> _Document text_:
I apologize for not clearly distinguishing between the "raw" and "ratio-adjusted" cumulative AD lines.  The raw AD line is just that, 1000 advances, 500 declines, we have +500 net advances.  Due to the the ever increasing number of issues trading on the NYSE, historical comparisons (greater than 5 or 6 years) of the AD line should include the ratio adjusted method, which is the approach used for ratio adjusted McClellan indicators:

 

((Adv - Dec)/(Adv + Dec))*1000

 

Using the raw AD data, the NYSE AD line has easily left the previous 1959 all-time high in the dust some time ago.  In 1959, there were usually 1100 issues traded on the NYSE while today, 3300 to 3400 issues trade on the NYSE on any given day, thus the need for adjusting via the ratio method.

 

Using the ratio adjusted approach, 1959's high is still intact, but that high is only the all-time record on an adjusted basis which is interesting trivia, but how important it is in the current climate? Not too important.  What does matter is the health of the AD line from a liquidity perspective, and its position with respect to its 5%, 10%, and 1% trends.  As we are aware, the difference between the AD line's 10% and 5% trends is the value of the AD McSum, so there is a lot of information in an AD line chart that includes its 5% and 10% trends.

 

When the AD line begins diverging for an extended period of time with price, is where the warning flags rise suggesting liquidity in the markets is waning, and the clock is ticking for a more serious price decline.  Recently, we saw a few divergence in the common AD line with prices which was remedied this past Friday, with a decisive breakout in the common AD line.  We can now reset the "divergence clock".

> _Record extracts_:

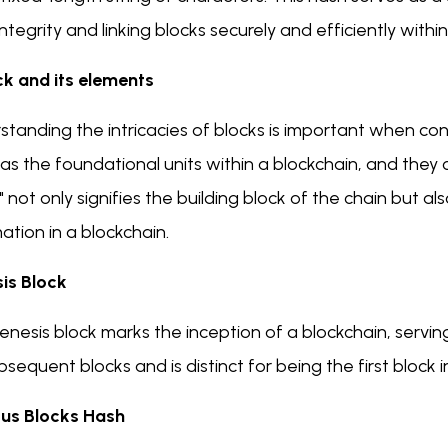
ntegrity and linking blocks securely and efficiently withi
ck and its elements
tanding the intricacies of blocks is important when cons
as the foundational units within a blockchain, and they 
" not only signifies the building block of the chain but a
ation in a blockchain.
is Block
nesis block marks the inception of a blockchain, serving as
bsequent blocks and is distinct for being the first block i
ous Blocks Hash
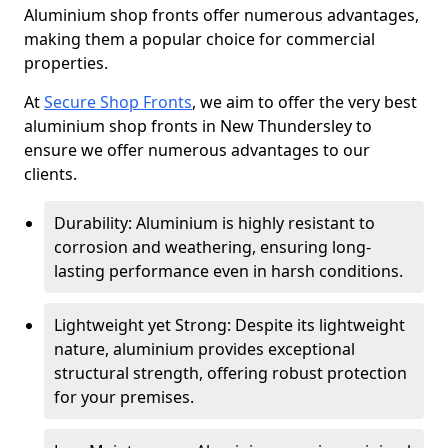
Aluminium shop fronts offer numerous advantages,
making them a popular choice for commercial
properties.
At
Secure Shop Fronts
, we aim to offer the very best
aluminium shop fronts in New Thundersley to
ensure we offer numerous advantages to our
clients.
Durability: Aluminium is highly resistant to
corrosion and weathering, ensuring long-
lasting performance even in harsh conditions.
Lightweight yet Strong: Despite its lightweight
nature, aluminium provides exceptional
structural strength, offering robust protection
for your premises.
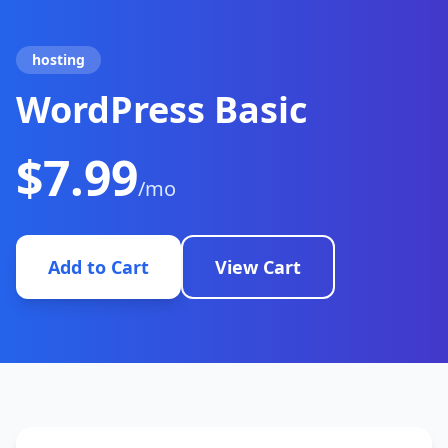
hosting
WordPress Basic
$7.99
/mo
Add to Cart
View Cart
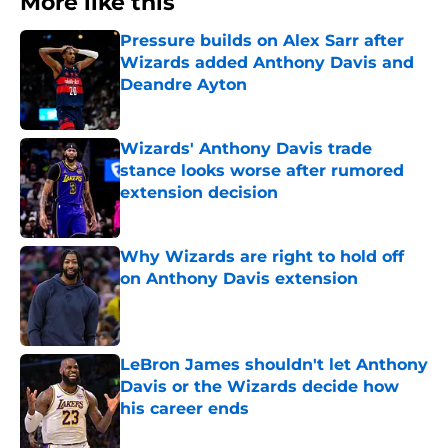
More like this
Pressure builds on Alex Sarr after
Wizards added Anthony Davis and
Deandre Ayton
Published by on Invalid Date
Wizards' Anthony Davis trade
stance looks worse after rumored
extension decision
Published by on Invalid Date
Why Wizards are right to hold off
on Anthony Davis extension
Published by on Invalid Date
LeBron James shouldn't let Anthony
Davis or the Wizards decide how
his career ends
Published by on Invalid Date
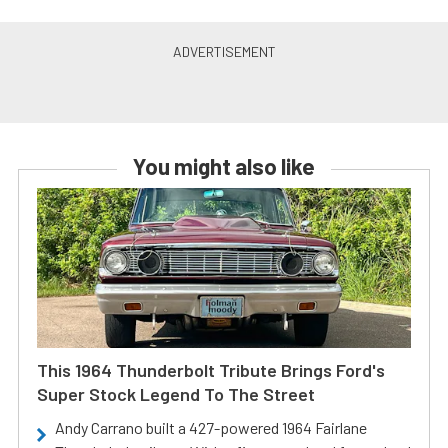
You might also like
This 1964 Thunderbolt Tribute Brings Ford's
Super Stock Legend To The Street
Andy Carrano built a 427-powered 1964 Fairlane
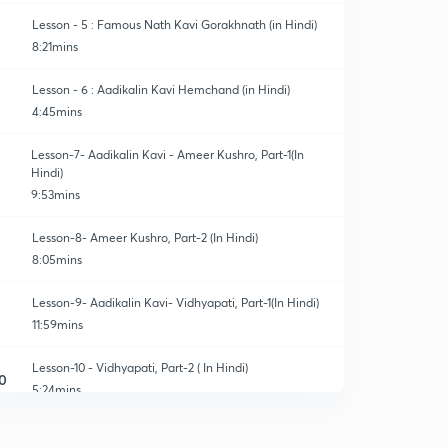
Lesson - 5 : Famous Nath Kavi Gorakhnath (in Hindi)
8:21mins
Lesson - 6 : Aadikalin Kavi Hemchand (in Hindi)
4:45mins
Lesson-7- Aadikalin Kavi - Ameer Kushro, Part-1(In
Hindi)
9:53mins
Lesson-8- Ameer Kushro, Part-2 (In Hindi)
8:05mins
Lesson-9- Aadikalin Kavi- Vidhyapati, Part-1(In Hindi)
11:59mins
Lesson-10 - Vidhyapati, Part-2 ( In Hindi)
0
5:24mins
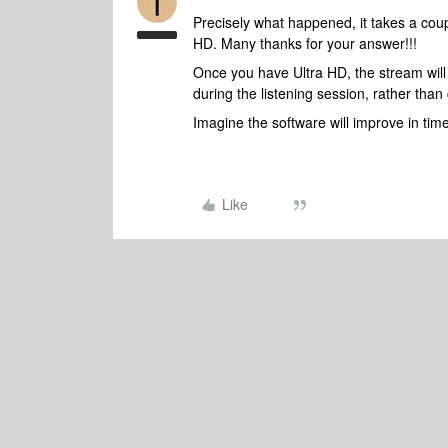
Precisely what happened, it takes a cou
HD. Many thanks for your answer!!!
Once you have Ultra HD, the stream will 
during the listening session, rather than 
Imagine the software will improve in time 
Like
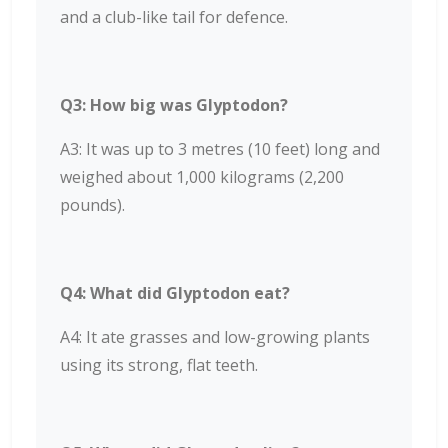
and a club-like tail for defence.
Q3: How big was Glyptodon?
A3: It was up to 3 metres (10 feet) long and
weighed about 1,000 kilograms (2,200
pounds).
Q4: What did Glyptodon eat?
A4: It ate grasses and low-growing plants
using its strong, flat teeth.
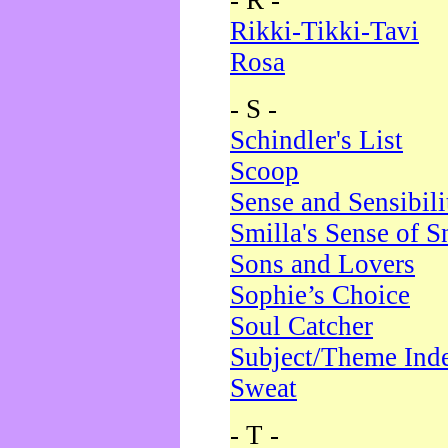
- R -
Rikki-Tikki-Tavi
Rosa
- S -
Schindler's List
Scoop
Sense and Sensibili
Smilla's Sense of 
Sons and Lovers
Sophie’s Choice
Soul Catcher
Subject/Theme Ind
Sweat
- T -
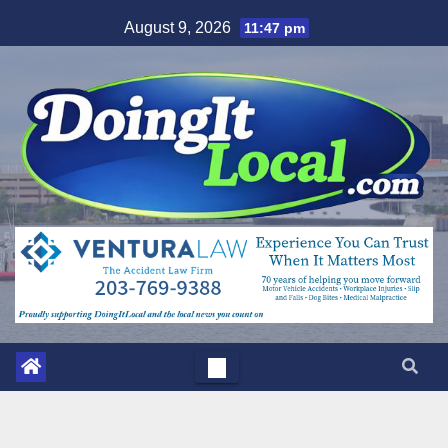
Skip
August 9, 2026
11:47 pm
to
content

> _Instruction A_:
Answer these questions from the advance-decline line text:
(i) How many issues usually traded on the NYSE in 1959?
(ii) What value equals the difference between the AD line's 10% and 5% trends?
(iii) What occurred in the common AD line this past Friday?
> _Instruction B_:
Reproduce word for word the portion of the advance-decline line text that begins at the words "I apologize for" and ends after the words "the ratio method.".
> _Instruction C_:
Carry on the advance-decline line text, starting after its final sentence.
The material has no connection to the advance-decline line text.

> _Result A_:
(i) 1100 issues.
(ii) The value of the AD McSum.
(iii) A decisive breakout.

> _Result B_:
I apologize for not clearly distinguishing between the "raw" and "ratio-adjusted" cumulative AD lines.  The raw AD line is just that, 1000 advances, 500 declines, we have +500 net advances.  Due to the the ever increasing number of issues trading on the NYSE, historical comparisons (greater than 5 or 6 years) of the AD line should include the ratio adjusted method, which is the approach used for ratio adjusted McClellan indicators:

 

((Adv - Dec)/(Adv + Dec))*1000

 

Using the raw AD data, the NYSE AD line has easily left the previous 1959 all-time high in the dust some time ago.  In 1959, there were usually 1100 issues traded on the NYSE while today, 3300 to 3400 issues trade on the NYSE on any given day, thus the need for adjusting via the ratio method.

> _Result C_:
I agree there can be plenty of money made on the short side, with or without leverage in a 5% market price decline.  Many longer term investors are willing to sit out a muted decline (less than 10%), thus the motivation behind the Hindenburg Omen study with respect to liquidity, as measured by the AD line.  For short term traders and intermediate term traders, which I consider the class I fall into, a 5% decline is definitely worth trying to get a piece of in my speculative accounts.  However, for core accounts where investment options are limited, sitting out a 5% decline with an otherwise favorable long term outlook is acceptable to many.

 

As far as the weekly common AD data, I am slowly but surely working on it.  It not a trivial project since I am working with daily files where new issues come aboard, others fall off, not every issue trades everyday, etc. Due to my penchant for accuracy, it is a painstaking project, which I am considering writing a software application to finish it off, but even that will require a non-trivial investment of time.

 

The common data, weekly or daily, tells a different story than the composite AD data, during the bear market, and even right now.

 

Thanks for your feedback Geo, I have to get off this board and get to work!!